# My friend received all 5 stars but with multiple flags



## AuxCordBoston (Dec 3, 2016)




----------



## reg barclay (Nov 3, 2015)

AuxCordBoston said:


> View attachment 199772


Apparently, ratings given by serial low raters are now disregarded by Uber. So I'm wondering if in this case maybe some serial nitpicker gave a rating that wasn't included in the drivers ratings but their flags somehow remained.


----------



## AuxCordBoston (Dec 3, 2016)

reg barclay said:


> Apparently, ratings given by serial low raters are now disregarded by Uber. So I'm wondering if in this case maybe some serial nitpicker gave a rating that wasn't included in the drivers ratings but their flags somehow remained.


Yes. That could be the case.


----------



## Ride Nights & Weekends (Jan 5, 2018)

Wait....serial low raters are being ignored now?


----------



## Working4peanuts (Jan 16, 2018)

AuxCordBoston said:


> View attachment 199772


That's what you get for playing the best of yanni...


----------



## Bpr2 (Feb 21, 2017)

Ride Nights & Weekends said:


> Wait....serial low raters are being ignored now?

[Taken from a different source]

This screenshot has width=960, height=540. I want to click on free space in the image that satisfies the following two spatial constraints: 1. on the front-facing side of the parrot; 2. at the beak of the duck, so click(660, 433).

Yup  and pax don't see their ratings drop if you low rate them until after they rate you; if they rate you.


----------



## chemicalart (Feb 3, 2018)

Bpr2 said:


> Yup  and pax don't see their ratings drop if you low rate them until after they rate you; if they rate you.


Truly? Amazing


----------



## george manousaridis (Jan 27, 2017)

AuxCordBoston said:


> View attachment 199772


Ripper,haven't this before


----------



## sellkatsell44 (Oct 25, 2015)

Bpr2 said:


> Yup  and pax don't see their ratings drop if you low rate them until after they rate you; if they rate you.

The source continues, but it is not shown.